▸ **Collected data**:
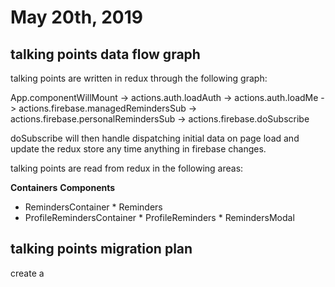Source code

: # May 20th, 2019

## talking points data flow graph

talking points are written in redux through the following graph:

App.componentWillMount -> actions.auth.loadAuth -> actions.auth.loadMe -> actions.firebase.managedRemindersSub  ->
                                                                          actions.firebase.personalRemindersSub ->  actions.firebase.doSubscribe

doSubscribe will then handle dispatching initial data on page load and update the redux store any time anything in firebase changes.

talking points are read from redux in the following areas:

__Containers__                                            __Components__
* RemindersContainer                                      * Reminders
* ProfileRemindersContainer                               * ProfileReminders
                                                          * RemindersModal

## talking points migration plan

create a 

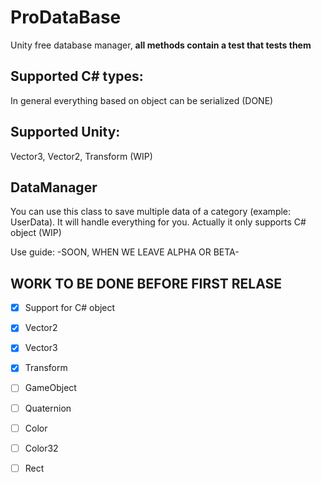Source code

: # ProDataBase
Unity free database manager, **all methods contain a test that tests them**

## Supported C# types:
In general everything based on object can be serialized (DONE)

## Supported Unity:
Vector3, Vector2, Transform (WIP)

## DataManager
You can use this class to save multiple data of a category (example: UserData). It will handle everything for you. Actually it only supports C# object (WIP)

Use guide:
-SOON, WHEN WE LEAVE ALPHA OR BETA-


## WORK TO BE DONE BEFORE FIRST RELASE

- [x] Support for C# object
- [x] Vector2
- [x] Vector3
- [x] Transform
- [ ] GameObject
- [ ] Quaternion
- [ ] Color
- [ ] Color32
- [ ] Rect


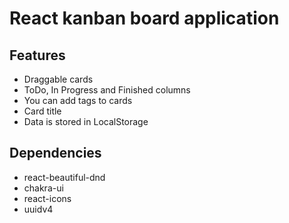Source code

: # React kanban board application

## Features
- Draggable cards
- ToDo, In Progress and Finished columns
- You can add tags to cards
- Card title
- Data is stored in LocalStorage

## Dependencies
- react-beautiful-dnd
- chakra-ui
- react-icons
- uuidv4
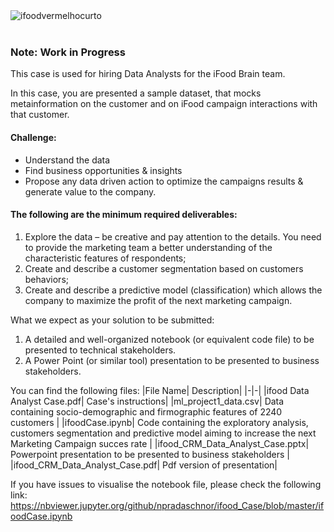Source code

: <img src="https://i.ibb.co/8jcjF4W/ifoodvermelhocurto.png" alt="ifoodvermelhocurto" border="0">
<br>
<br>

### Note: Work in Progress

This case is used for hiring Data Analysts for the iFood Brain team.

In this case, you are presented a sample dataset, that mocks metainformation on the customer and on iFood campaign interactions with that customer.

#### Challenge: 
* Understand the data
* Find business opportunities & insights
* Propose any data driven action to optimize the campaigns results & generate value to the company.

#### The following are the minimum required deliverables:
1. Explore the data – be creative and pay attention to the details. You need to provide the marketing team a better understanding of the characteristic features of respondents;
2. Create and describe a customer segmentation based on customers behaviors;
3. Create and describe a predictive model (classification) which allows the company to maximize the profit of the next marketing campaign.

What we expect as your solution to be submitted:
1. A detailed and well-organized notebook (or equivalent code file) to be presented to technical
stakeholders.
2. A Power Point (or similar tool) presentation to be presented to business stakeholders.

You can find the following files:
|File Name| Description|
|-|-|
|ifood Data Analyst Case.pdf| Case's instructions|
|ml_project1_data.csv| Data containing socio-demographic and firmographic features of 2240 customers |
|ifoodCase.ipynb| Code containing the exploratory analysis, customers segmentation and predictive model aiming to increase the next Marketing Campaign succes rate |
|ifood_CRM_Data_Analyst_Case.pptx| Powerpoint presentation to be presented to business stakeholders |
|ifood_CRM_Data_Analyst_Case.pdf| Pdf version of presentation|

If you have issues to visualise the notebook file, please check the following link:
https://nbviewer.jupyter.org/github/npradaschnor/ifood_Case/blob/master/ifoodCase.ipynb
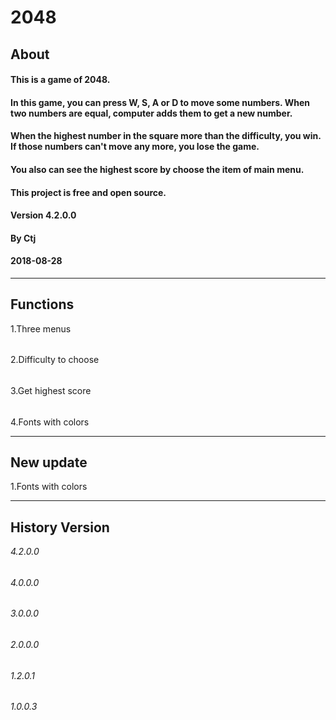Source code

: # 2048
## About
#### This is a game of 2048.
#### In this game, you can press W, S, A or D to move some numbers. When two numbers are equal, computer adds them to get a new number.
#### When the highest number in the square more than the difficulty, you win. If those numbers can't move any more, you lose the game.
#### You also can see the highest score by choose the item of main menu.
#### This project is free and open source.
#### Version 4.2.0.0
#### By Ctj
#### 2018-08-28
- - - -
## Functions
1.Three menus
######
2.Difficulty to choose
######
3.Get highest score
######
4.Fonts with colors
- - - -
## New update
1.Fonts with colors
- - - -
## History Version
*4.2.0.0*
######
*4.0.0.0*
######
*3.0.0.0*
######
*2.0.0.0*
######
*1.2.0.1*
######
*1.0.0.3*
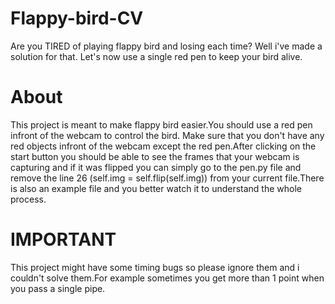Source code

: # Flappy-bird-CV
Are you TIRED of playing flappy bird and losing each time? Well i've made a solution for that. Let's now use a single red pen to keep your bird alive.
# About
This project is meant to make flappy bird easier.You should use a red pen infront of the webcam to control the bird. Make sure that you don't have any red objects infront of the webcam except the red pen.After clicking on the start button you should be able to see the frames that your webcam is capturing and if it was flipped you can simply go to the pen.py file and remove the line 26 (self.img = self.flip(self.img)) from your current file.There is also an example file and you better watch it to understand the whole process.
# IMPORTANT
This project might have some timing bugs so please ignore them and i couldn't solve them.For example sometimes you get more than 1 point when you pass a single pipe.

▸ **THE TASK**: Repeat the entries faithfully. Any picture gets left out.

▸ **SOLUTION FOR THIS PROBLEM**:
Source code

: # May 20th, 2019

## talking points data flow graph

talking points are written in redux through the following graph:

App.componentWillMount -> actions.auth.loadAuth -> actions.auth.loadMe -> actions.firebase.managedRemindersSub  ->
                                                                          actions.firebase.personalRemindersSub ->  actions.firebase.doSubscribe

doSubscribe will then handle dispatching initial data on page load and update the redux store any time anything in firebase changes.

talking points are read from redux in the following areas:

__Containers__                                            __Components__
* RemindersContainer                                      * Reminders
* ProfileRemindersContainer                               * ProfileReminders
                                                          * RemindersModal

## talking points migration plan

create a 

Source code

: # ProDataBase
Unity free database manager, **all methods contain a test that tests them**

## Supported C# types:
In general everything based on object can be serialized (DONE)

## Supported Unity:
Vector3, Vector2, Transform (WIP)

## DataManager
You can use this class to save multiple data of a category (example: UserData). It will handle everything for you. Actually it only supports C# object (WIP)

Use guide:
-SOON, WHEN WE LEAVE ALPHA OR BETA-


## WORK TO BE DONE BEFORE FIRST RELASE

- [x] Support for C# object
- [x] Vector2
- [x] Vector3
- [x] Transform
- [ ] GameObject
- [ ] Quaternion
- [ ] Color
- [ ] Color32
- [ ] Rect


Source code

: # React kanban board application

## Features
- Draggable cards
- ToDo, In Progress and Finished columns
- You can add tags to cards
- Card title
- Data is stored in LocalStorage

## Dependencies
- react-beautiful-dnd
- chakra-ui
- react-icons
- uuidv4
Source code

: <img src="https://i.ibb.co/8jcjF4W/ifoodvermelhocurto.png" alt="ifoodvermelhocurto" border="0">
<br>
<br>

### Note: Work in Progress

This case is used for hiring Data Analysts for the iFood Brain team.

In this case, you are presented a sample dataset, that mocks metainformation on the customer and on iFood campaign interactions with that customer.

#### Challenge: 
* Understand the data
* Find business opportunities & insights
* Propose any data driven action to optimize the campaigns results & generate value to the company.

#### The following are the minimum required deliverables:
1. Explore the data – be creative and pay attention to the details. You need to provide the marketing team a better understanding of the characteristic features of respondents;
2. Create and describe a customer segmentation based on customers behaviors;
3. Create and describe a predictive model (classification) which allows the company to maximize the profit of the next marketing campaign.

What we expect as your solution to be submitted:
1. A detailed and well-organized notebook (or equivalent code file) to be presented to technical
stakeholders.
2. A Power Point (or similar tool) presentation to be presented to business stakeholders.

You can find the following files:
|File Name| Description|
|-|-|
|ifood Data Analyst Case.pdf| Case's instructions|
|ml_project1_data.csv| Data containing socio-demographic and firmographic features of 2240 customers |
|ifoodCase.ipynb| Code containing the exploratory analysis, customers segmentation and predictive model aiming to increase the next Marketing Campaign succes rate |
|ifood_CRM_Data_Analyst_Case.pptx| Powerpoint presentation to be presented to business stakeholders |
|ifood_CRM_Data_Analyst_Case.pdf| Pdf version of presentation|

If you have issues to visualise the notebook file, please check the following link:
https://nbviewer.jupyter.org/github/npradaschnor/ifood_Case/blob/master/ifoodCase.ipynb
Source code

: # 2048
## About
#### This is a game of 2048.
#### In this game, you can press W, S, A or D to move some numbers. When two numbers are equal, computer adds them to get a new number.
#### When the highest number in the square more than the difficulty, you win. If those numbers can't move any more, you lose the game.
#### You also can see the highest score by choose the item of main menu.
#### This project is free and open source.
#### Version 4.2.0.0
#### By Ctj
#### 2018-08-28
- - - -
## Functions
1.Three menus
######
2.Difficulty to choose
######
3.Get highest score
######
4.Fonts with colors
- - - -
## New update
1.Fonts with colors
- - - -
## History Version
*4.2.0.0*
######
*4.0.0.0*
######
*3.0.0.0*
######
*2.0.0.0*
######
*1.2.0.1*
######
*1.0.0.3*
Source code

: # Flappy-bird-CV
Are you TIRED of playing flappy bird and losing each time? Well i've made a solution for that. Let's now use a single red pen to keep your bird alive.
# About
This project is meant to make flappy bird easier.You should use a red pen infront of the webcam to control the bird. Make sure that you don't have any red objects infront of the webcam except the red pen.After clicking on the start button you should be able to see the frames that your webcam is capturing and if it was flipped you can simply go to the pen.py file and remove the line 26 (self.img = self.flip(self.img)) from your current file.There is also an example file and you better watch it to understand the whole process.
# IMPORTANT
This project might have some timing bugs so please ignore them and i couldn't solve them.For example sometimes you get more than 1 point when you pass a single pipe.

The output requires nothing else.